Paul Krugman, May 20:
Where Are the Deficit Celebrations?
For three years and more Beltway politics has been all about the deficit. Urgent action was needed to avert crisis. A Grand Bargain absolutely had to be reached. Fix the Debt, now now now!
So where are the celebrations now that the debt issue looks, if not solved, at least greatly mitigated? And it’s not just recovering revenues: health costs, the biggest driver of long-run spending, have slowed dramatically.
What we’re getting from the deficit scolds, however, are at best grudging admissions that things may look a bit less dire…
[T]hink about the personal career incentives of the professional deficit scolds. You’re Bowles/Simpson, with a lucrative and ego-satisfying business of going around the country delivering ominous talks about The Deficit; you’re an employee of one of the many Pete Peterson front groups; and now, all of a sudden, the deficit is receding, and you had nothing to do with it. It’s a disaster!
And so the deficit progress must be minimized and bad-mouthed.
Ezra Klein, May 22:
Stop celebrating our falling deficits.
It’s time to stop celebrating last week’s Congressional Budget Office report. Our deficits aren’t dropping because we’re doing something right. They’re dropping because we’re doing everything wrong.
My initial piece on the CBO report led with the surprising news that the agency had knocked more than $600 billion off its projections for the deficit over the next decade. But as I wrote then, the deficit is following a weird path. It’s not a gradual decline. It’s not a temporary uptick as we spend to create jobs followed by a sharper decline as the economy recovers. It’s a sharp decline followed by a gradual rise — it looks a bit like a Nike Swoosh.
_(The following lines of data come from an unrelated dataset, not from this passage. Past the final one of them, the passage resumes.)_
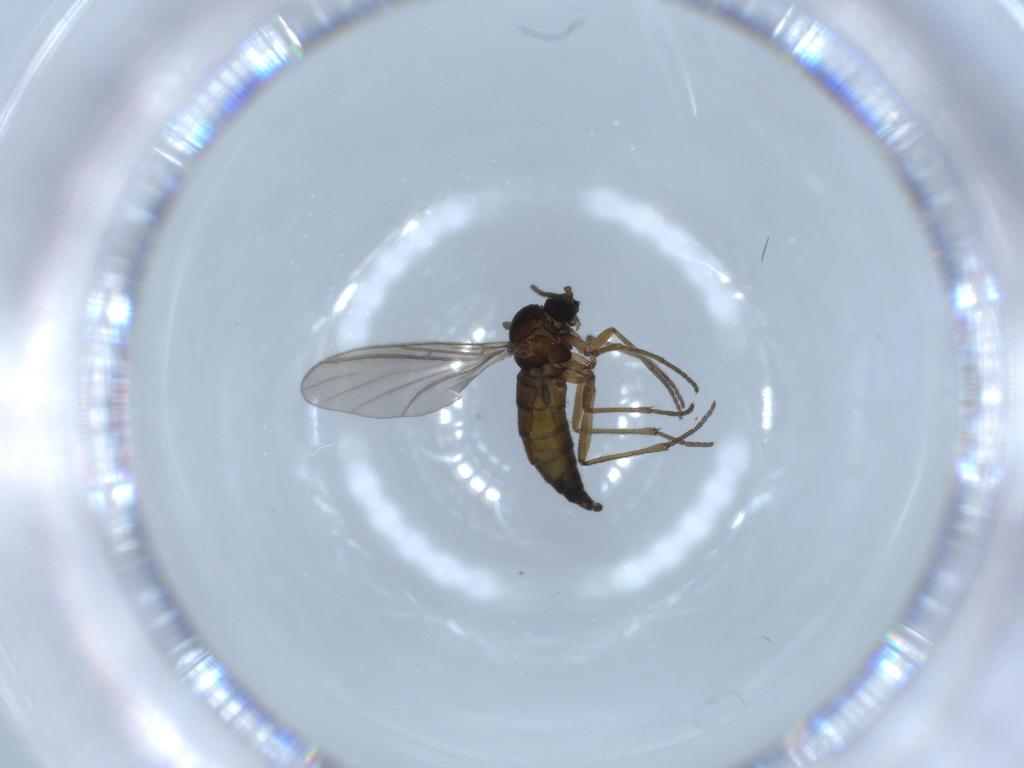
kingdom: Animalia
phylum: Arthropoda
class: Insecta
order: Diptera
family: Sciaridae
The types of policies matter, too. We want to cut the deficit by reducing spending on programs that don’t add much to the economy and raising taxes on people who can afford it. Instead, a lot of our deficit reduction is coming through sequestration, which everyone agrees is pretty much insane, and which focuses on the part of the budget that isn’t growing. Basically none of the savings are coming through entitlement reforms that will grow in the second or third decades, or through tax reforms.
It’s as if we took all the good ideas people had to help the economy and reduce the deficit and did the opposite. But because Washington myopically focuses on the number that denotes the deficit rather than the policies behind it or how well it matches the likely path of the economy, many in town are celebrating the report and declaring their work pretty much done, at least for now.
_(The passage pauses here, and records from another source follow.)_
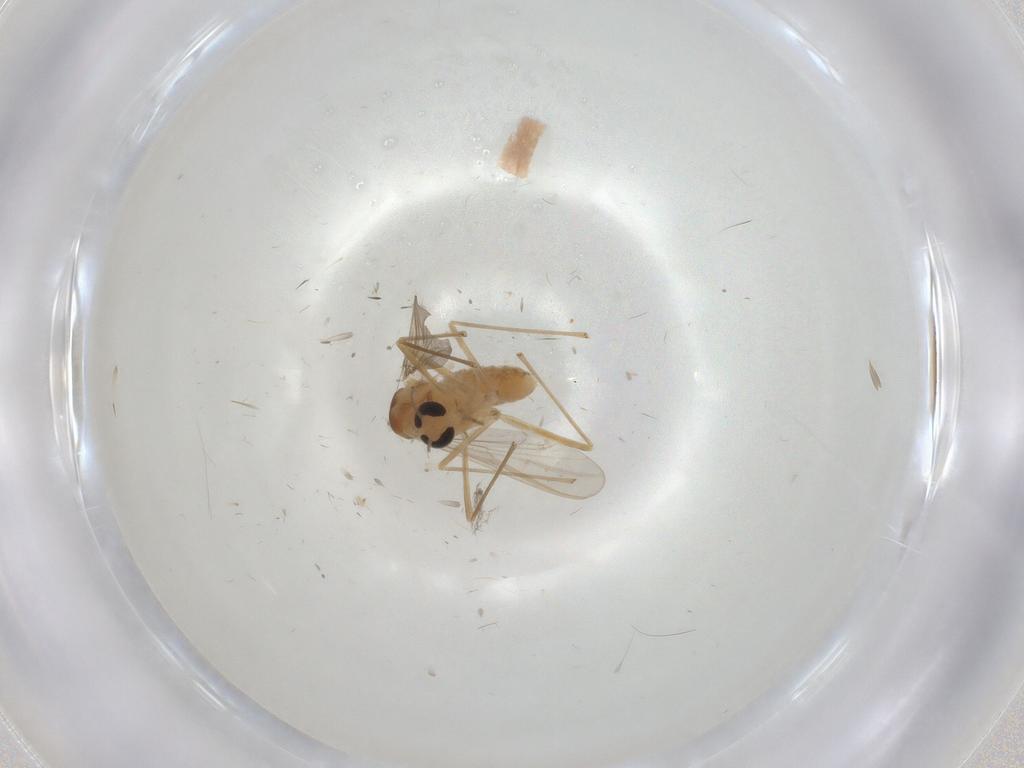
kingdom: Animalia
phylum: Arthropoda
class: Insecta
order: Diptera
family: Chironomidae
I take great comfort in the above quotes, for the following two reasons:
(1) No matter how you slice it, Krugman or Klein has to be completely full of it. It is impossible for them both to be correct on this.
(2) Ezra Klein apparently doesn’t read Paul Krugman’s blog.
UPDATE: Let me make sure you guys don’t just think this is a funny gotcha based on Krugman’s rhetorical flourish. I am not basing my post on the clearly contradictory titles of Krugman and Klein’s respective blog posts. There’s a reason I quoted both of them at length: their substantive analysis of the CBO report is totally different. Krugman is saying the good news on the deficit front is coming from ObamaCare and other sensible reforms, which the myopic budget slashers had nothing to do with. Klein, in contrast, is saying that the bad news on the deficit front is coming from short-term gimmicks that don’t rein in long-term entitlements like Medicare and Medicaid.
So to be clear, I wasn’t using a figure of speech when I said “full of it.” I mean, at least Krugman or Klein (a) didn’t bother reading the CBO report to see what was driving the revision, (b) tried to read it but made a mistake, or (c) is consciously lying.
(Note that I am not accusing Krugman of lying, or of being stupid. I am quite prepared to believe that he didn’t read the report carefully before firing off his blog post about it.)